Interpretive Summary: As staple food for over 35% of world's population wheat is the most important food crop at global level. This central role can be explained by at least two factors: (1) its wide adaptation to different environments, (2) it can be consumed as food with minimal processing, in many different manners or end uses, each one with a specific quality requirement. Grain characteristics (hardness, protein content/quality, starch properties, enzymatic activity, etc.) play an important role in the definition of end use quality for wheat-based products. Among them, gluten strength and extensibility, mostly determined by glutenin and gliadin composition, are two of the main factors that determine gluten quality. The complex inheritance of most quality traits has led to the development of indirect tests used in breeding for early and advanced selection. The main focus of breeders is adding resistance to biotic stress (fungi, insects, nematodes, etc.,) and increasing grain yield without neglecting the quality for different industrial uses especially in stabilized materials. Evaluation of quality in early generations requires suitable tests, preferably non-destructive. Increasing knowledge of the genes involved in quality will facilitate more precise and effective selection. Recent advances in wheat genome sequencing and the extensive genotyping of mapping populations has led to a precise molecular characterization of HMW and LMW glutenins, as well as the discovery of genes associated with quality traits like grain hardness, starch waxy genes, etc. Massive genomic data will impact in breeding programs allowing quality fine tuning by precise selection of glutenins, starch, hardness and other traits, for specific end uses through marker assisted selection, genomic selection, etc. This chapter will deal with the integration of local breeding programs with the extremely diverse end-uses of wheat based on a series of case-studies, with particular emphasis in quality screening tools. Current and potential approaches to quality evaluation in durum wheat and triticale breeding programs will be also presented.

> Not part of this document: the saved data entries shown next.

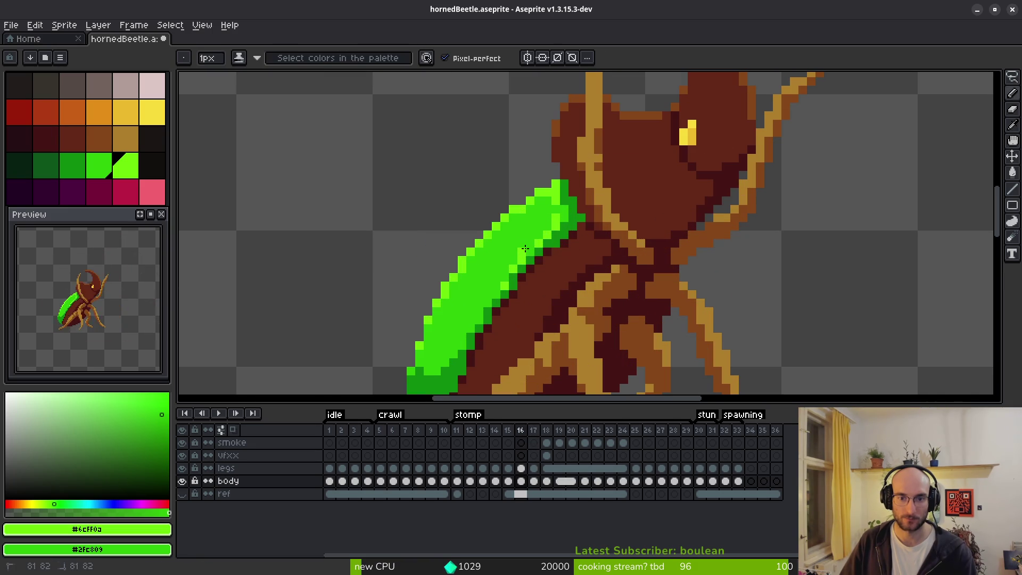
scroll(529, 250, "down", 2)
key("Right")
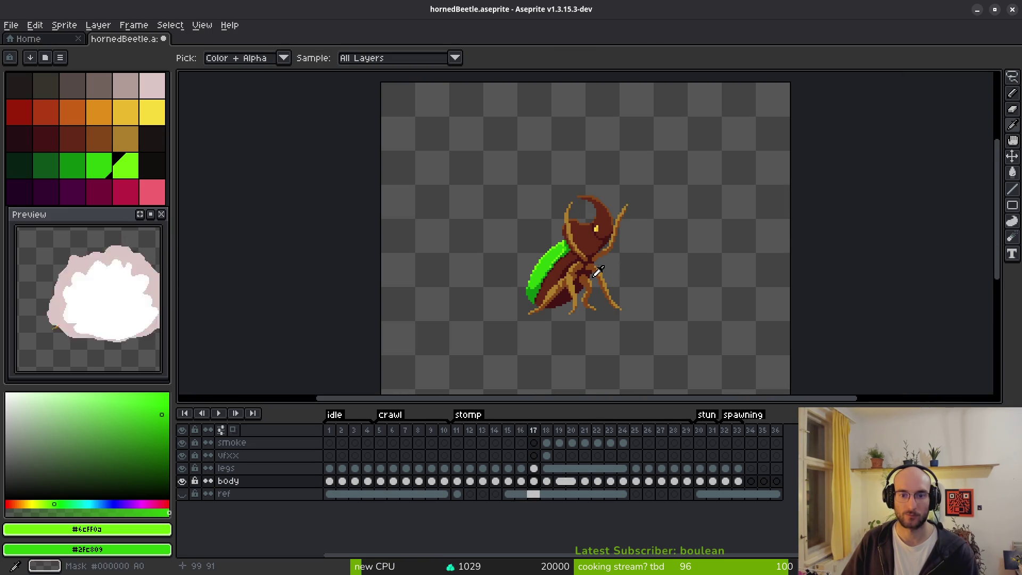
key("Left")
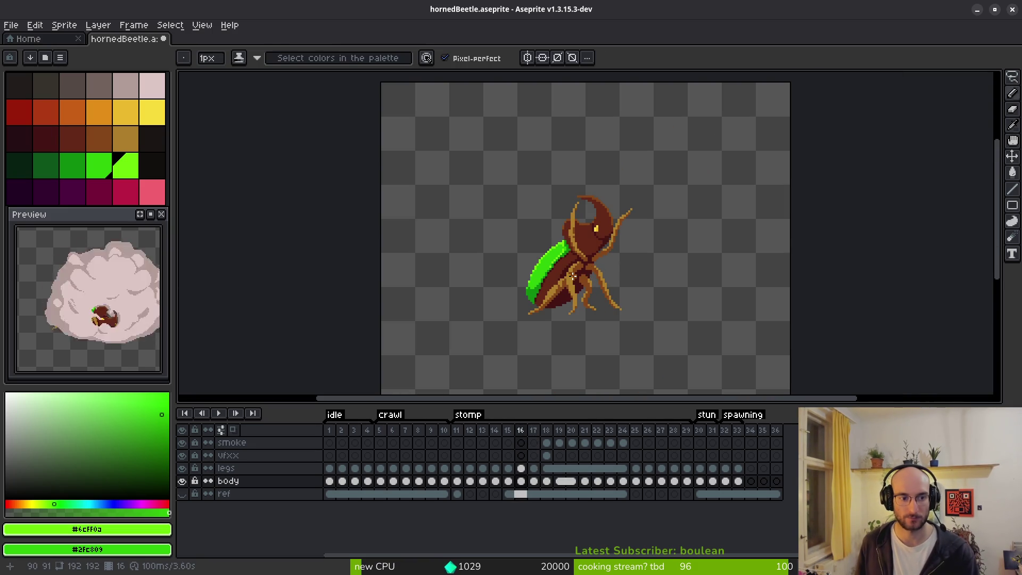
scroll(572, 275, "up", 5)
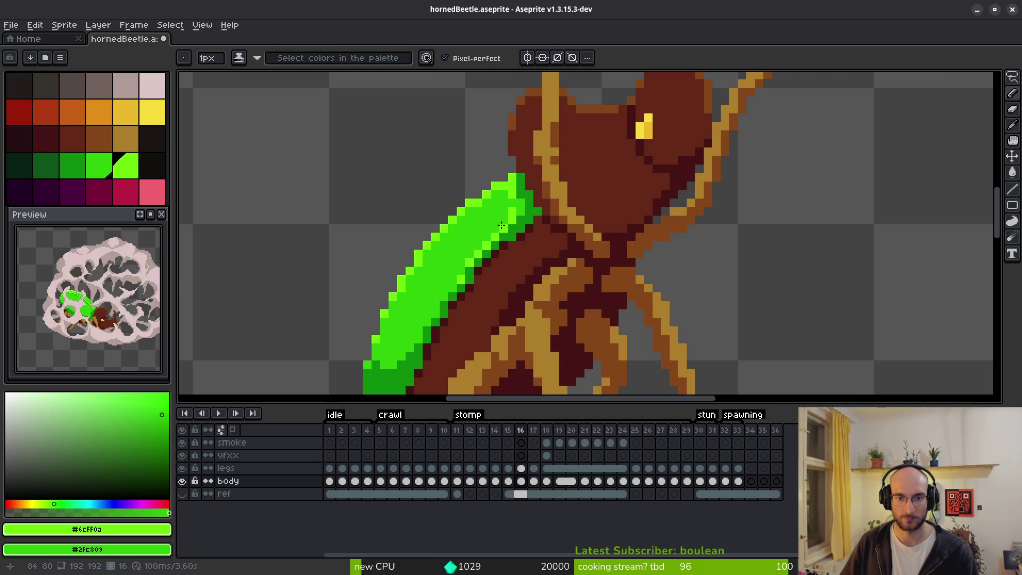
key("Right")
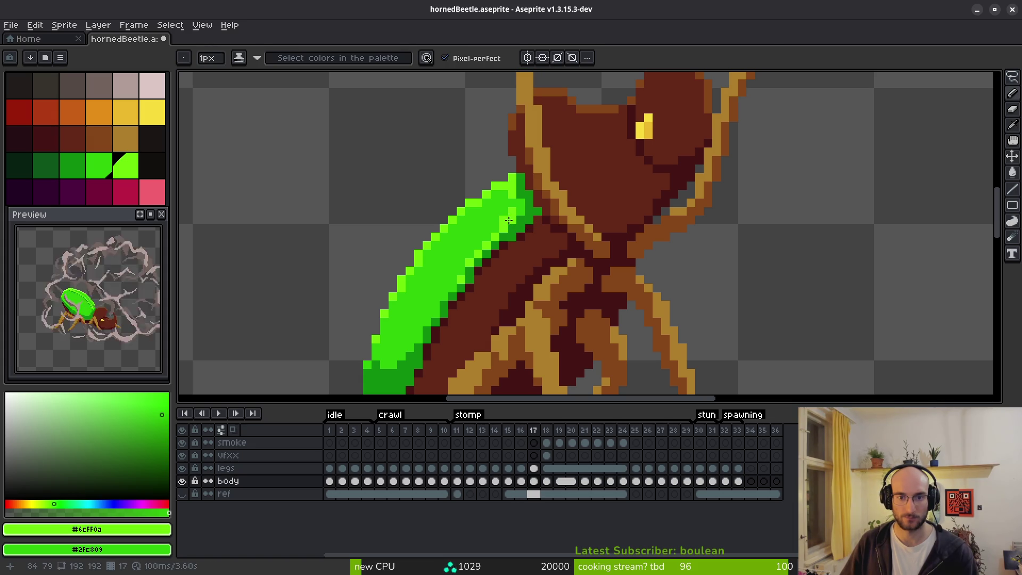
scroll(545, 245, "down", 5)
Save hornedBeetle.aseprite and move on to frame 18.
key("ctrl+s")
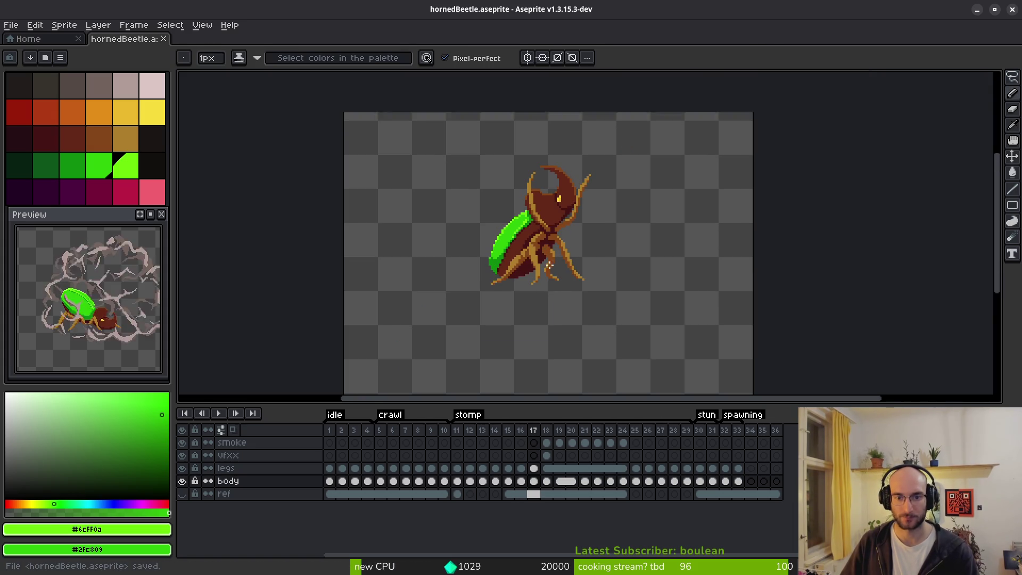
scroll(529, 274, "up", 2)
scroll(556, 266, "down", 3)
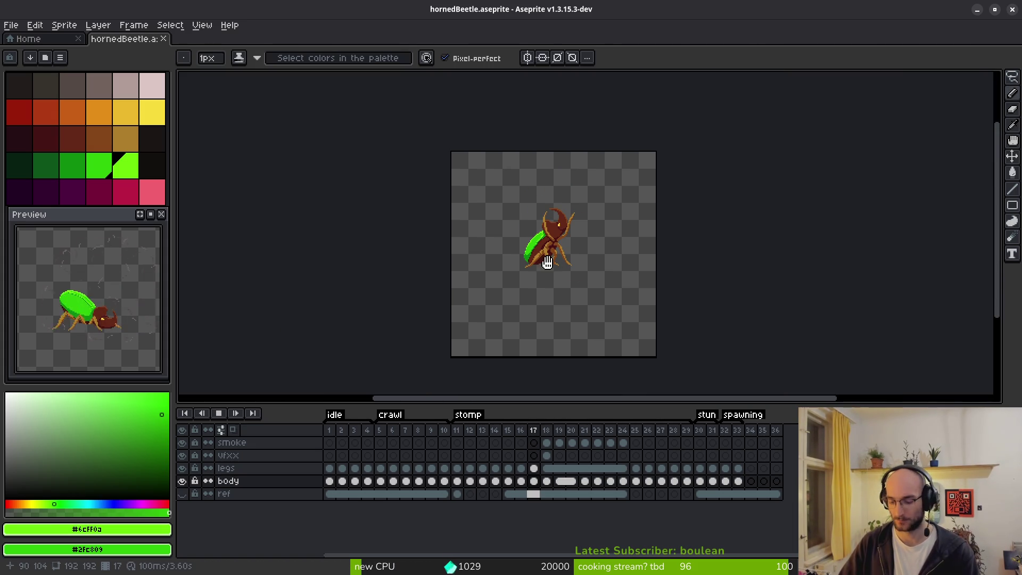
key("Right")
scroll(535, 288, "up", 2)
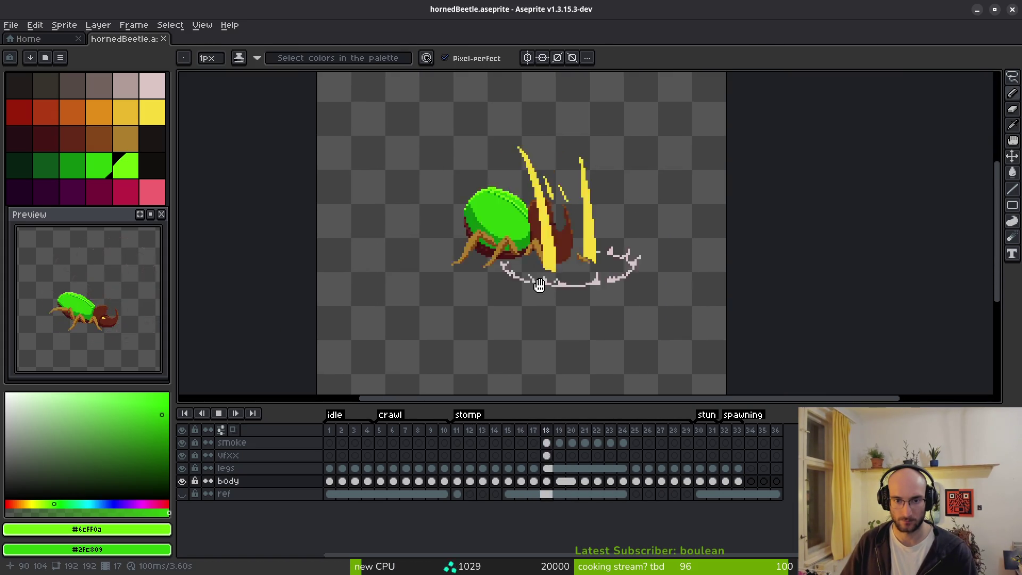
Play the animation, stop it, and try selecting the legs layer across frames 1–33.
key("Return")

Technical Abstract: As staple food for over 35% of world's population wheat is the most important food crop at global level. This central role can be explained by at least two factors: (1) its wide adaptation to different environments, (2) it can be consumed as food with minimal processing, in many different manners or end uses, each one with a specific quality requirement. Grain characteristics (hardness, protein content/quality, starch properties, enzymatic activity, etc.) play an important role in the definition of end use quality for wheat-based products. Among them, gluten strength and extensibility, mostly determined by glutenin and gliadin composition, are two of the main factors that determine gluten quality. The complex inheritance of most quality traits has led to the development of indirect tests used in breeding for early and advanced selection. The main focus of breeders is adding resistance to biotic stress (fungi, insects, nematodes, etc.,) and increasing grain yield without neglecting the quality for different industrial uses especially in stabilized materials. Evaluation of quality in early generations requires suitable tests, preferably non-destructive. Increasing knowledge of the genes involved in quality will facilitate more precise and effective selection. Recent advances in wheat genome sequencing and the extensive genotyping of mapping populations has led to a precise molecular characterization of HMW and LMW glutenins, as well as the discovery of genes associated with quality traits like grain hardness, starch waxy genes, etc. Massive genomic data will impact in breeding programs allowing quality fine tuning by precise selection of glutenins, starch, hardness and other traits, for specific end uses through marker assisted selection, genomic selection, etc. This chapter will deal with the integration of local breeding programs with the extremely diverse end-uses of wheat based on a series of case-studies, with particular emphasis in quality screening tools. Current and potential approaches to quality evaluation in durum wheat and triticale breeding programs will be also presented.